My mind immediately started racing. How far away is the fire? How much is burning? And then a question I had never asked myself in almost a quarter-century of living in the same house implanted itself in my head: Could my house be in jeopardy?

It would take a once-in-a-generation blaze to burn across the miles of city still separating me from the flames, but wasn’t that exactly what was happening? Entire towns were being evacuated and hundreds of square miles were burning out of control. Anything seemed possible.

Suddenly, the threat of COVID-19, a summer of social unrest and the prospect of a turbulent fall election all temporarily disappeared.

I realized that despite writing about go bags and evacuations, I’d never even really considered what I’d take or where I’d go if the flames somehow reached me. I quickly went from nervous to depressed to scared and overwhelmed.

I watched the red “go now” zone on the evacuation map slowly creep toward me. I wondered about the thousands of people for whom it was already too late.

As of writing this, over 1 million acres and 1,100 homes have burned in the last nine days. And that’s just in Oregon.
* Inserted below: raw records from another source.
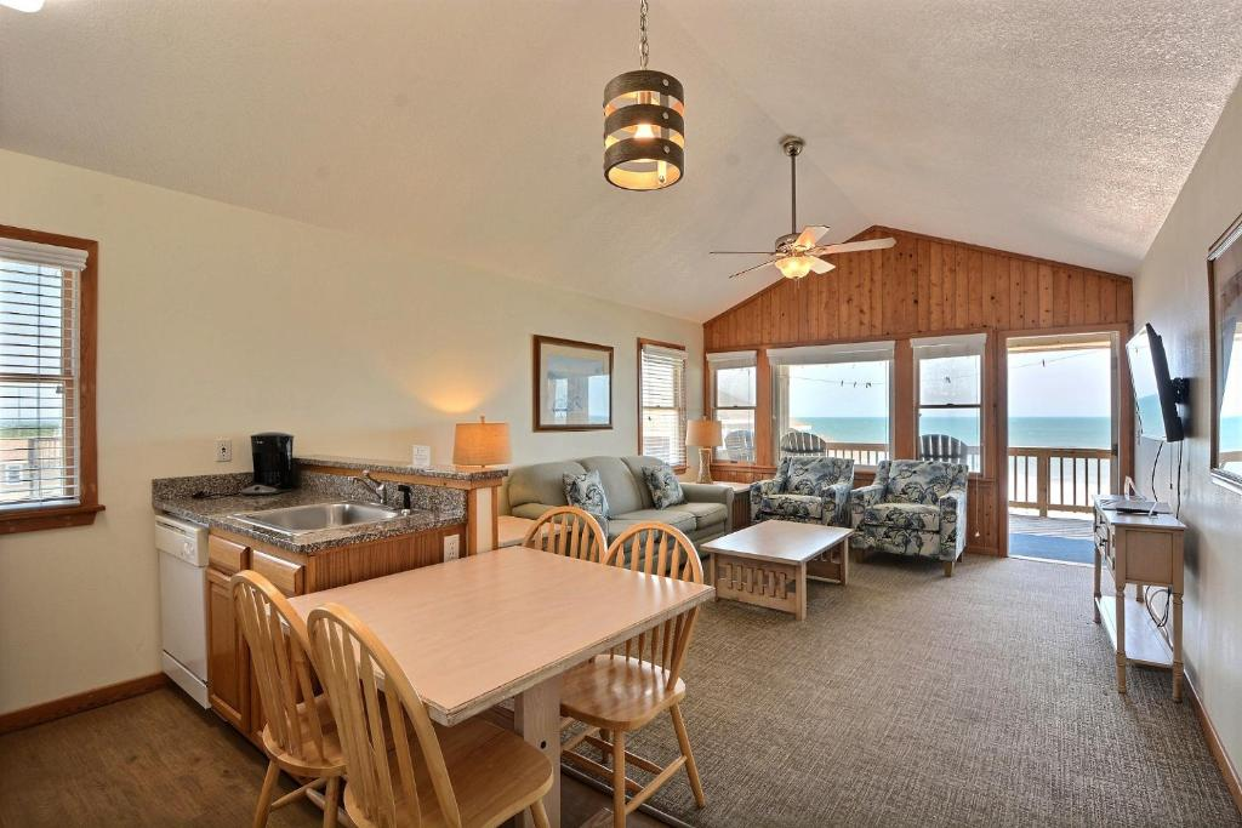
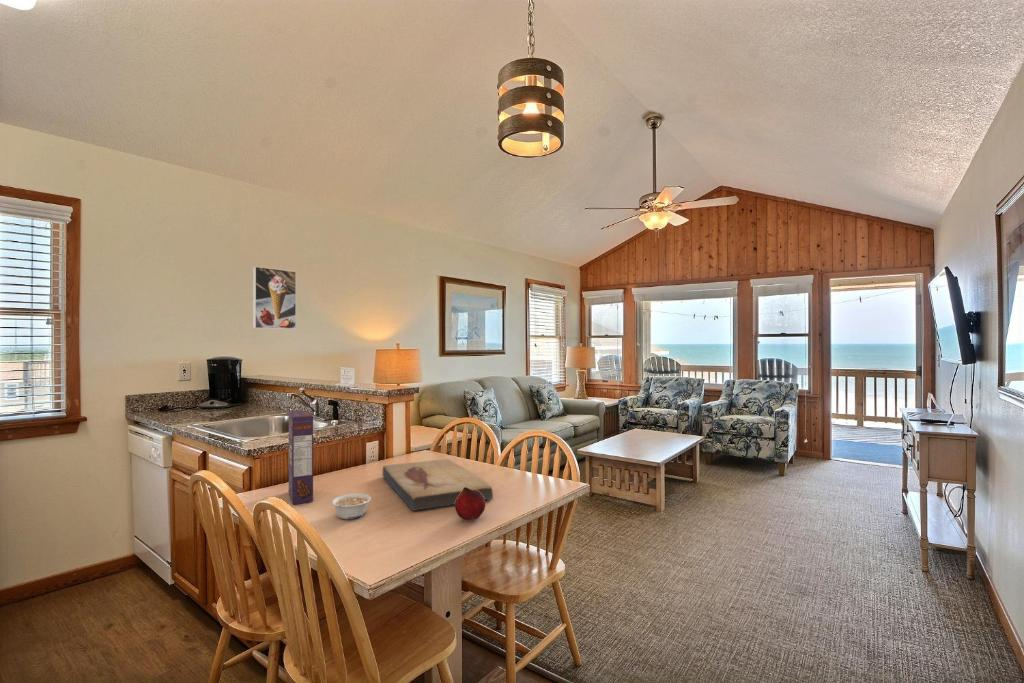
+ legume [330,492,372,520]
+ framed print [252,265,297,330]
+ fish fossil [382,458,494,512]
+ cereal box [288,409,314,505]
+ fruit [454,487,486,521]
Up and down the west coast, unprecedented fires have destroyed lives, communities and some of our most treasured natural habitats.

I wish I had some big takeaway or brilliant insight that would make coping with these harsh realities easier, but I don’t. I’m not sure there is one.

We cope because we have no other choice. It’s not unlike how we respond after sustaining a life-altering spinal cord injury. You deal because you have to. (Don’t miss Kate Willette’s beautifully written column on a similar topic, “We’ve Been Here Before”.)

Thankfully, my house is safe, and the fires, while far from contained, have slowed. An accounting of their true toll awaits.

If 2020 has taught us anything, it’s to never take what you have for granted. Live your life, be ready for whatever may come, and find the time to appreciate what you have.